Premier Rosji Dmijtrij Miedwiediew powiedział w piątek, że Ukraina jest winna Rosji 11 mld dolarów, ponieważ porozumienie, na mocy którego Rosja wysyła tani gaz przestanie być ważne - informuje agencja RIA.
Miedwiediew dodał, że umowy, na mocy której Rosja dostarczała tani gaz w zamian za dzierżawę bazy marynarki wojennej w Sewastopolu na Krymie były "przedmiotem wypowiedzenia", dając Rosji prawo do sądownego domagania się pieniędzy od Ukrainy.

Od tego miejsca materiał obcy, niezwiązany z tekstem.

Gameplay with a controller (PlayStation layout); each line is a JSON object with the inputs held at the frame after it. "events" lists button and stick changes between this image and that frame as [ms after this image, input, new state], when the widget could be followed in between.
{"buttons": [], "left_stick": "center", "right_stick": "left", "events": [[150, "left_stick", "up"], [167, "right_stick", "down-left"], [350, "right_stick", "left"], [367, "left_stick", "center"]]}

Rosyjski premier zaznaczył, że łącznie Ukraina jest winna Rosji 16 mld dolarów. Dodatkowo na zakup ukraińskich obligacji Rosja wydała 3 mld dolarów. Ukraina jest też winna 2 mld dolarów Gazpromowi.
Kolejne sankcje
W czwartek prezydent USA Barack Obama poinformował o nowych sankcjach dla ludzi z otoczenia Władimira Putina. Na liście 20 osób, których aktywa w USA zostały w ramach sankcji zamrożone, znaleźli się m.in. szef i wiceszef administracji prezydenta Rosji Siergiej Iwanow i Aleksiej Gromow, szef niższej izby parlamentu Siergiej Naryszkin oraz były szef izby wyższej Siergiej Mironow. Sankcje objęły także kilku oligarchów, a także Bank Rossija.
Także Unia Europejska dodała 12 nazwisk do listy osób objętych sankcjami w związku z aneksją Krymu przez Rosję. Komisja Europejska i kraje unijne przygotują sankcje gospodarcze wobec Rosji, które będą uruchomione w razie dalszej destabilizacji Ukrainy. To ustalenia pierwszego dnia szczytu UE w Brukseli.